Dr. Erin And Dr. Reed Mueller never imagined that there would be two positions open in the psychology department, let alone in Erin’s home state. When the Concordia campus closed, Dr. Feenstra, psychology professor at NW, reached out and contacted the department chair of Concordia, Reed, about a position that was open at NW.
Erin was going to follow up with Dr. Feenstra before COVID-19 made its mark across the world. The following year, they were contacted again that the search was still on for not just one, but two positions.

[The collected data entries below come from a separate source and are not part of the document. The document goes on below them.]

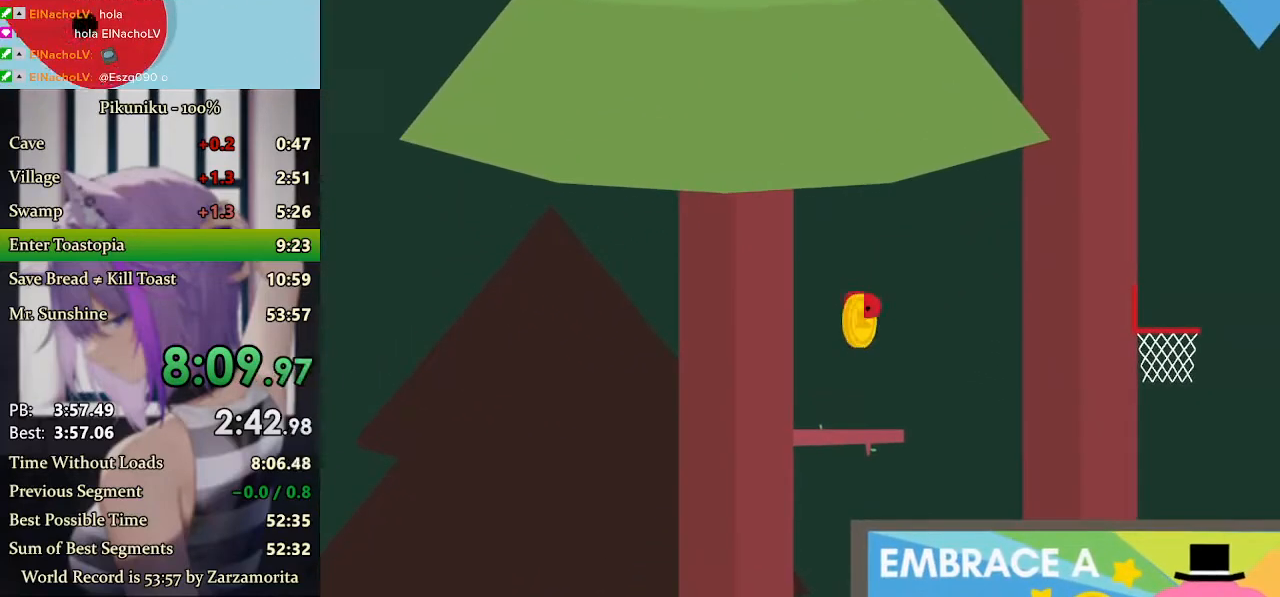
{"keys": ["right", "x"], "events": [[67, "return", "down"], [200, "return", "up"]]}
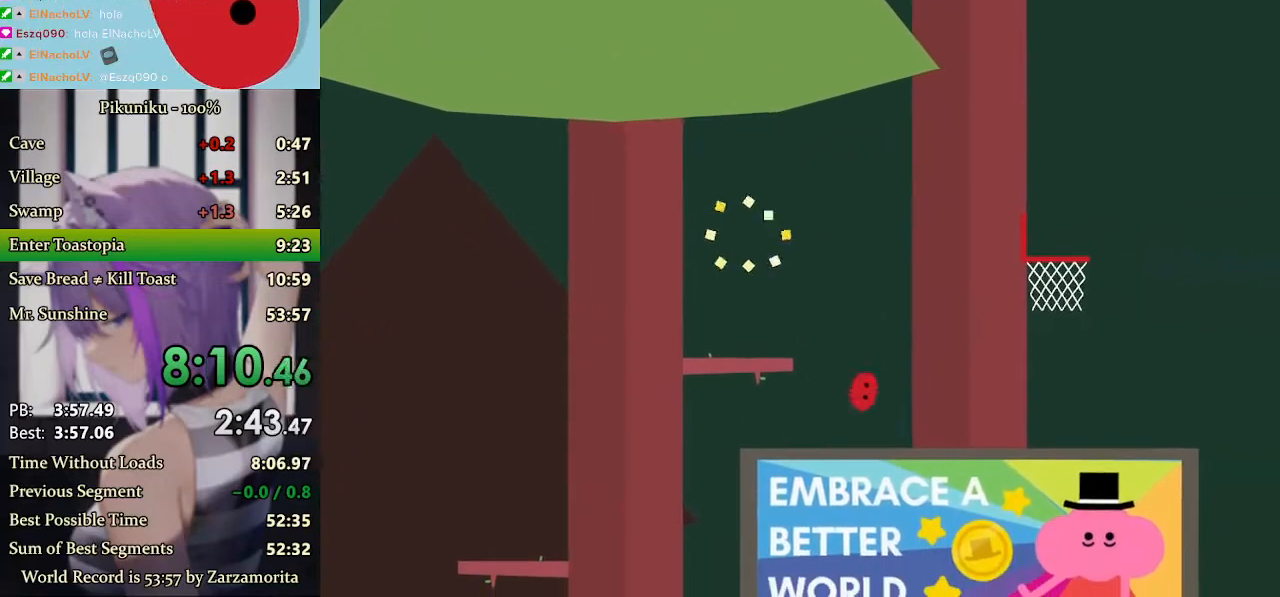
{"keys": ["right", "x"], "events": []}
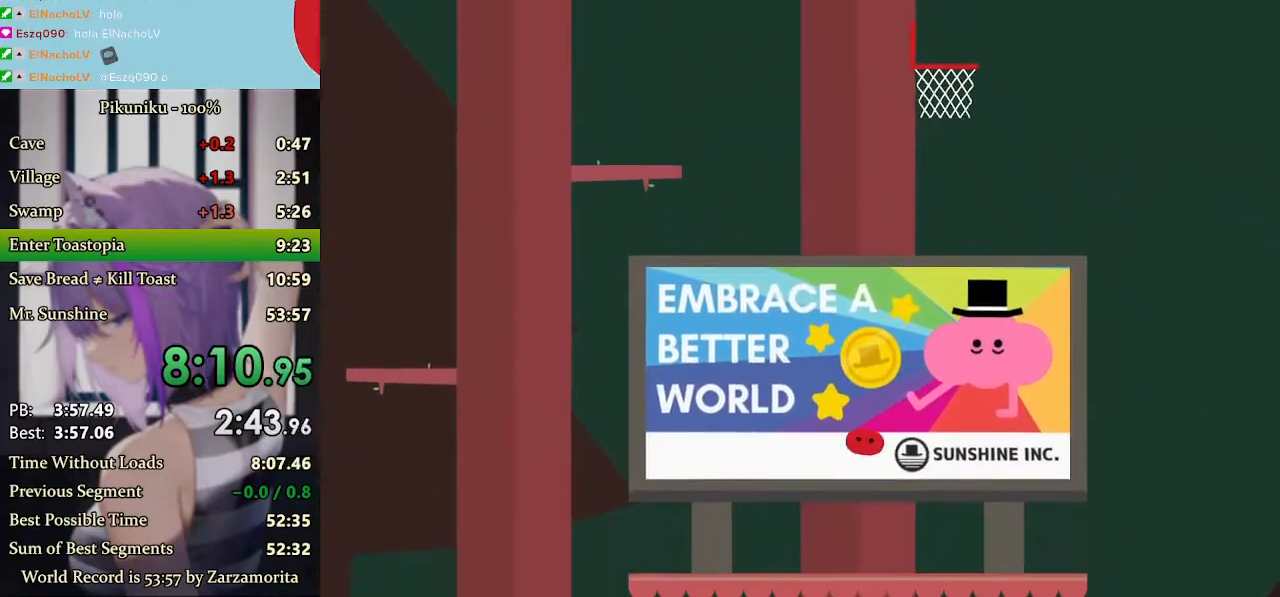
{"keys": ["right", "x"], "events": []}
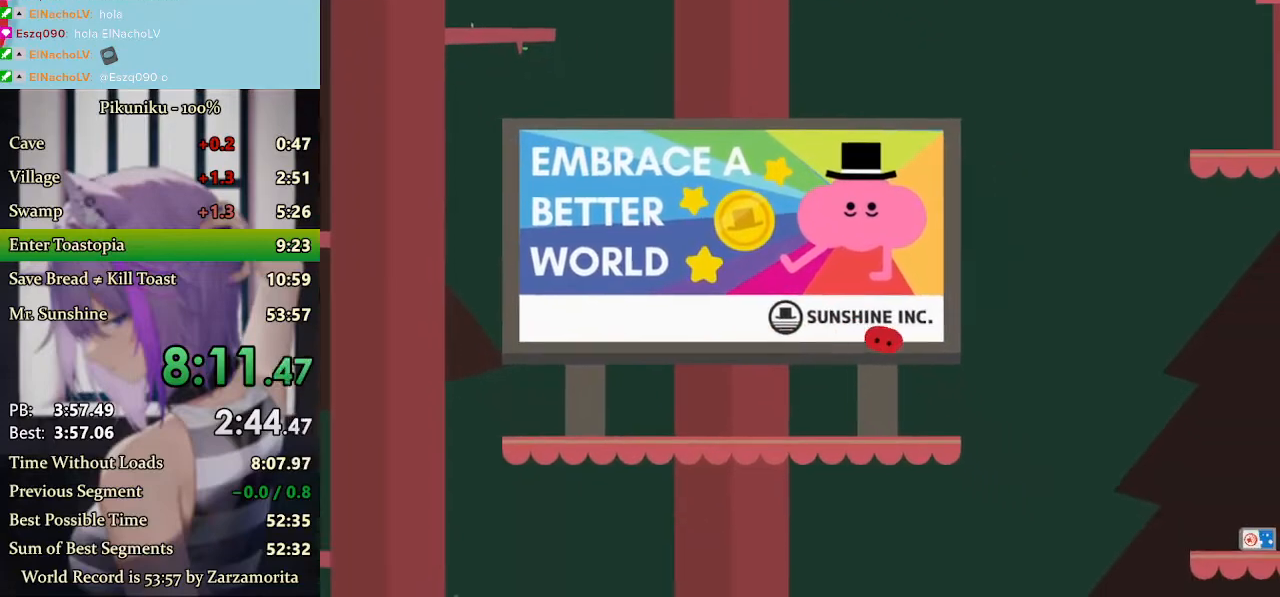
{"keys": ["right", "x"], "events": [[133, "x", "up"], [200, "x", "down"]]}
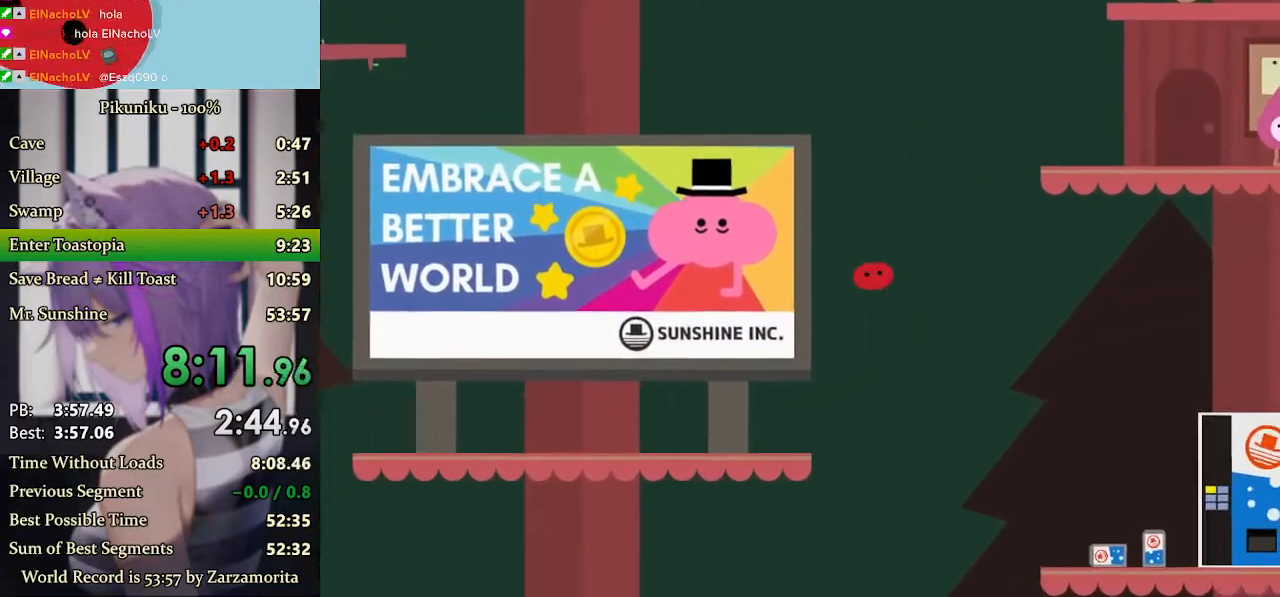
{"keys": ["right", "x"], "events": [[133, "return", "down"], [267, "return", "up"]]}
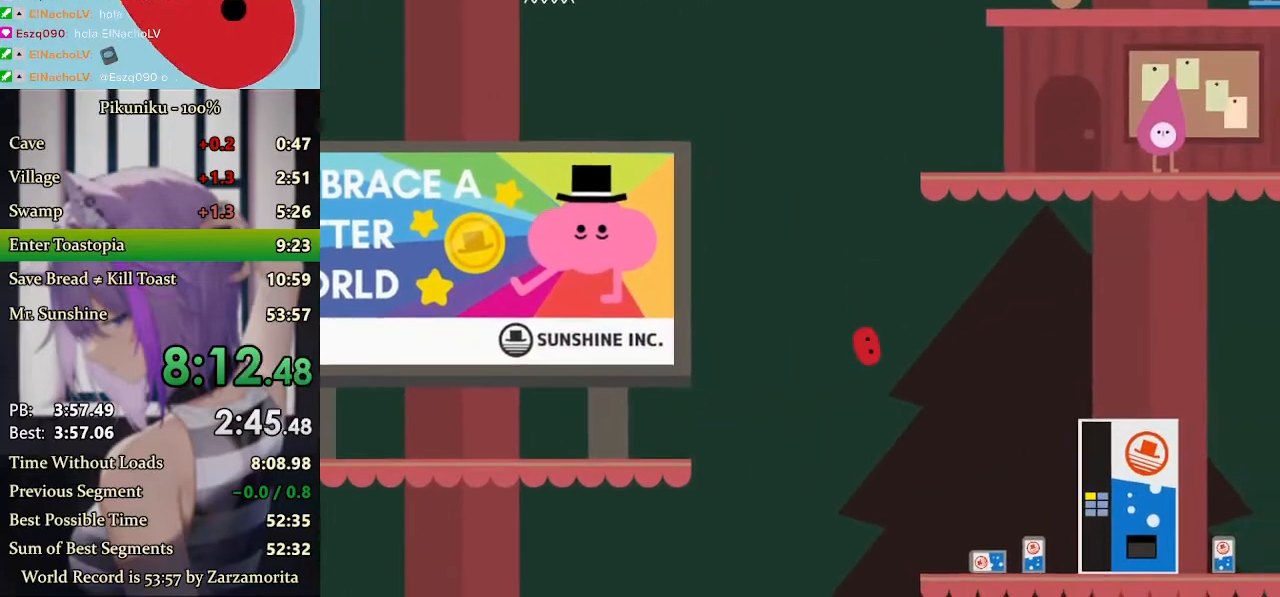
{"keys": ["right"], "events": [[400, "x", "up"]]}
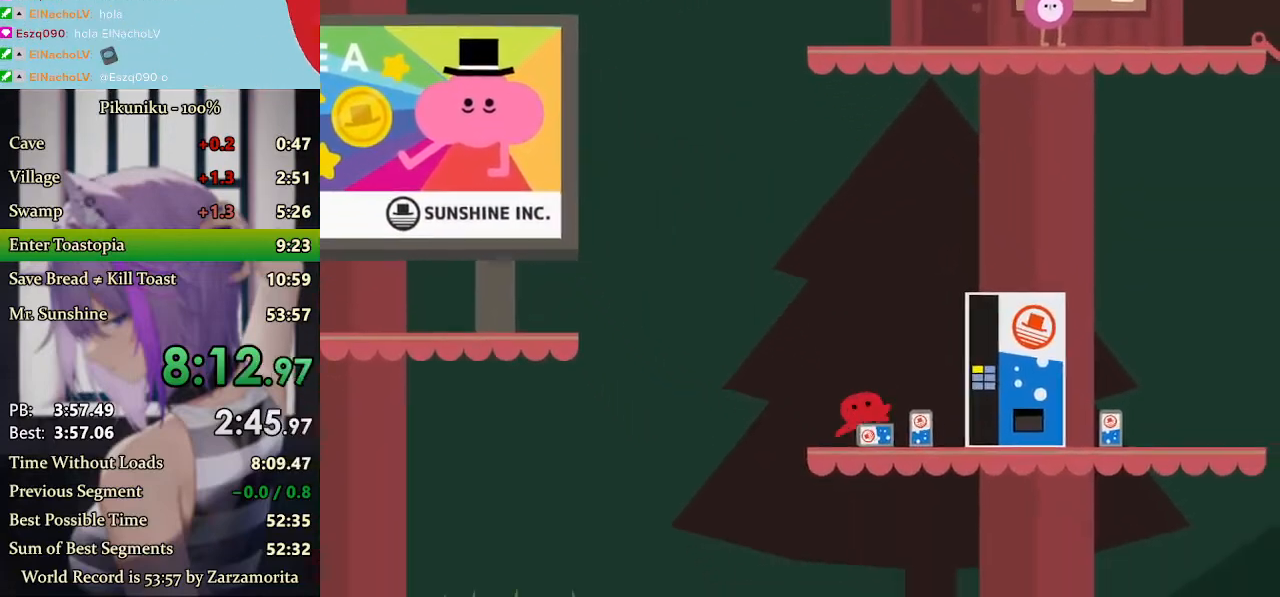
{"keys": ["right", "x"], "events": [[67, "x", "down"]]}
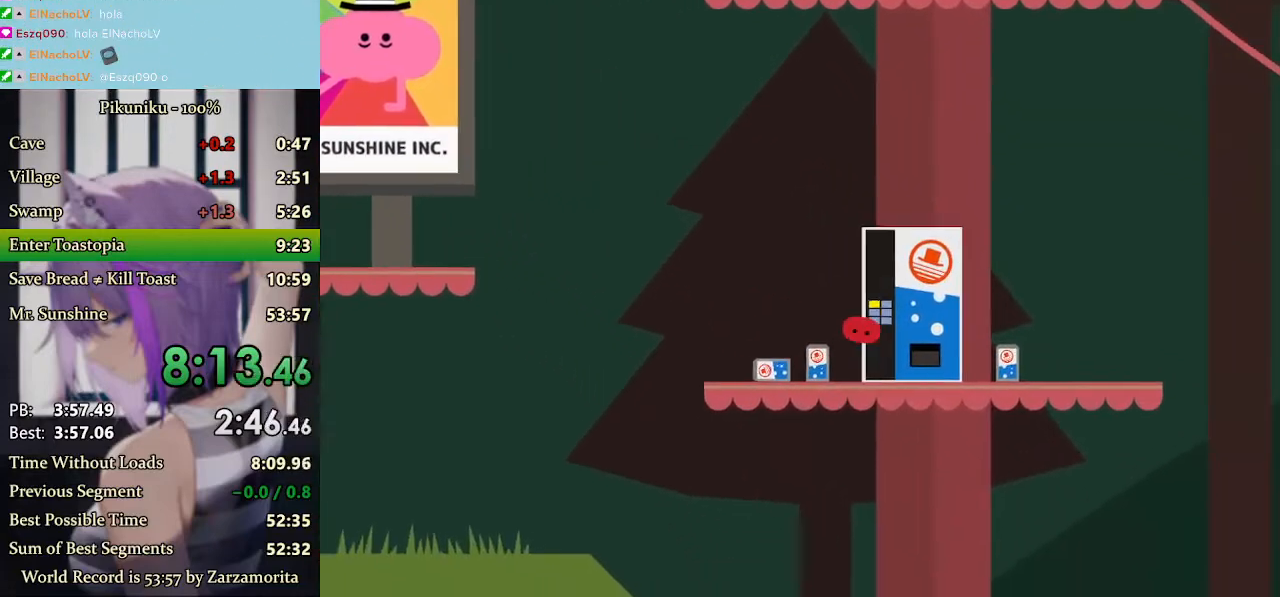
{"keys": ["right", "x"], "events": [[367, "x", "up"], [400, "x", "down"]]}
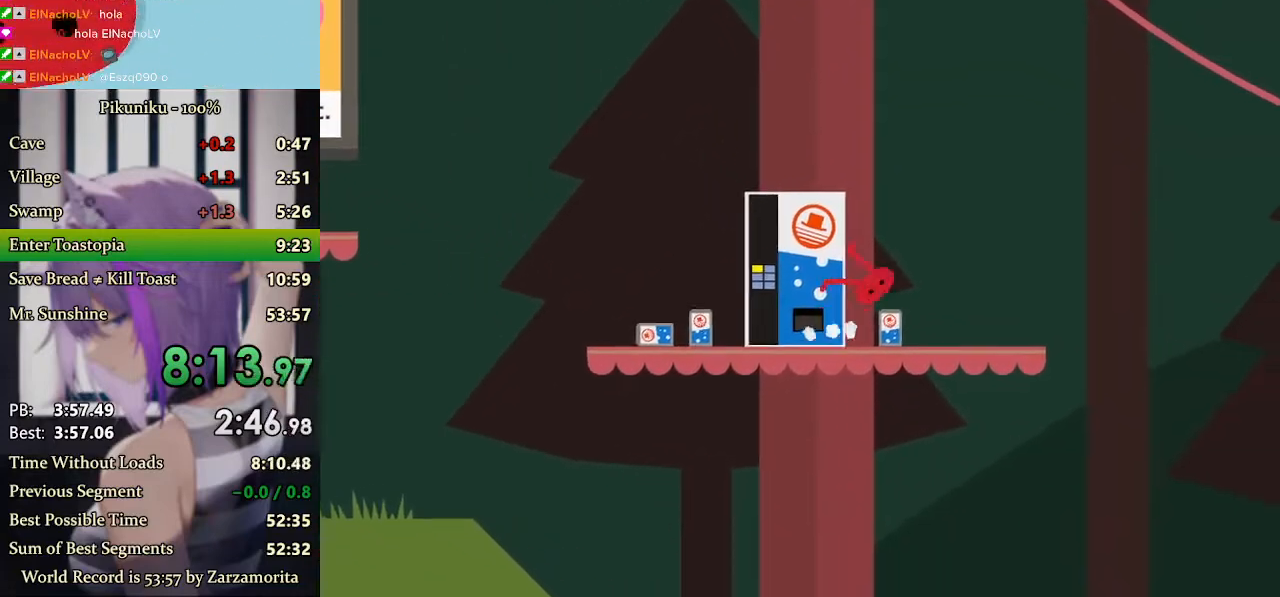
{"keys": ["right"], "events": [[200, "return", "down"], [333, "return", "up"], [500, "x", "up"]]}
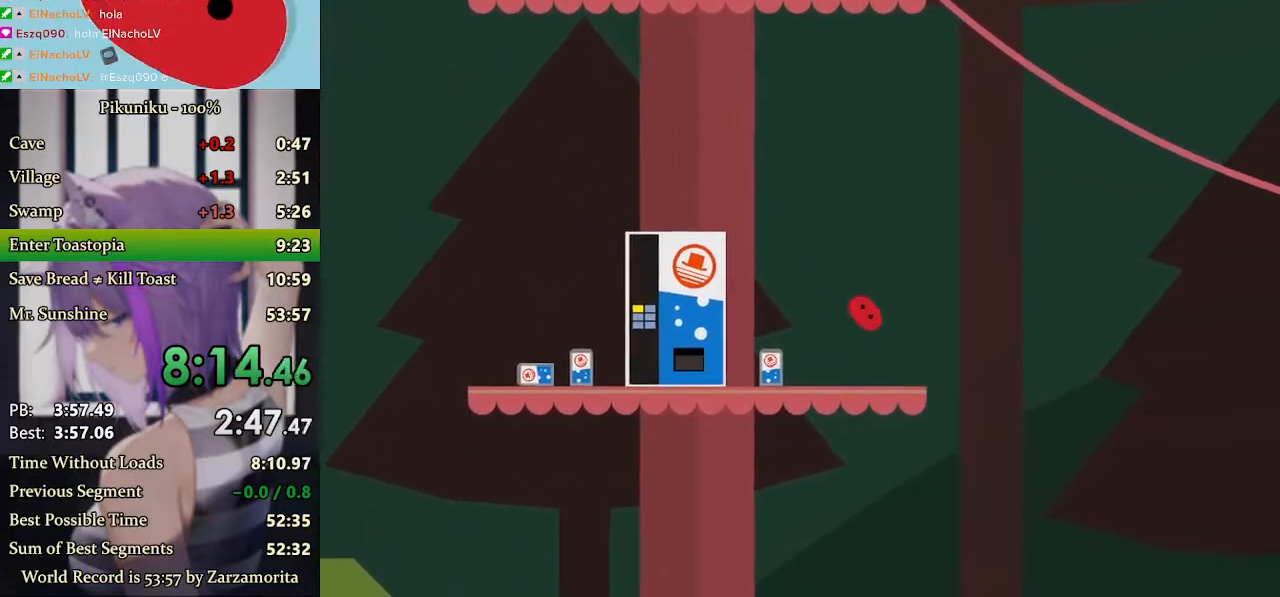
{"keys": ["right", "x"], "events": [[300, "up", "down"], [333, "x", "down"], [433, "up", "up"]]}
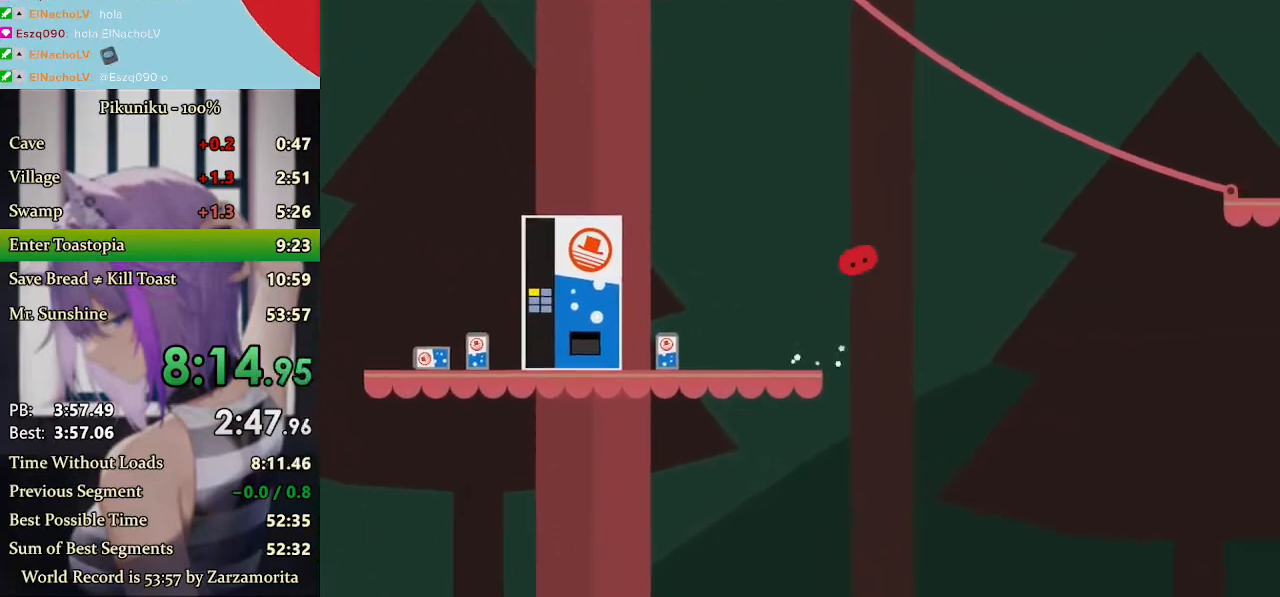
{"keys": ["right", "x"], "events": []}
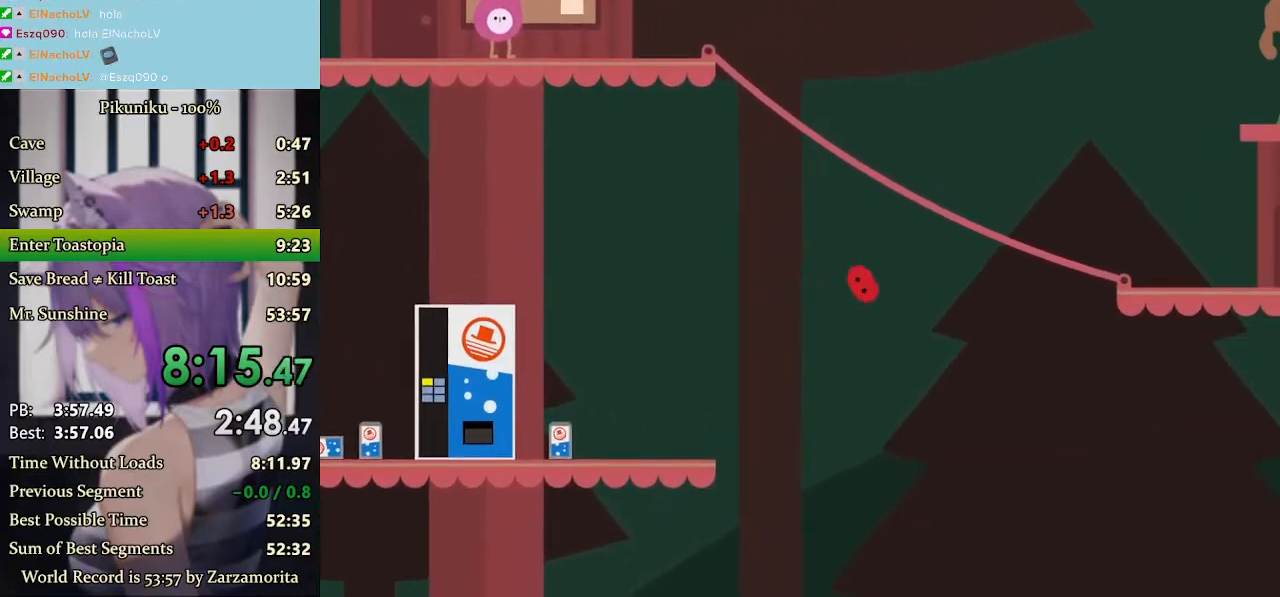
{"keys": ["right", "x"], "events": []}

“The consistency of the quality of teaching across all of the different departments was something that made Northwestern stand out,” Erin said. “Northwestern’s leadership, vision, faculty and students was encouraging.” When an opportunity like that arises, Reed knew needed to explore it.
Erin is looking forward to getting to know the students inside and outside the classroom.
“Being a piece to their puzzle for the next few years is fulfilling. Walking alongside to not only teach and instruct, but to also support and help them discern their future is a joy in itself,” Erin said.
Reed is looking forward to seeing where graduated students take their journey after NW.
Now, the Muellers are working together again, but in a new place. When asked what it’s like to work with spouse, they both shyly looked at each other, until Erin mentioned that, “Since we’ve been doing it for a long time now, we’ve gotten the hang of things. We get to fellowship together – at work and at home,” Erin said after glancing at Reed.
“The shared work experience allows us to more deeply engage with the students,” Reed said.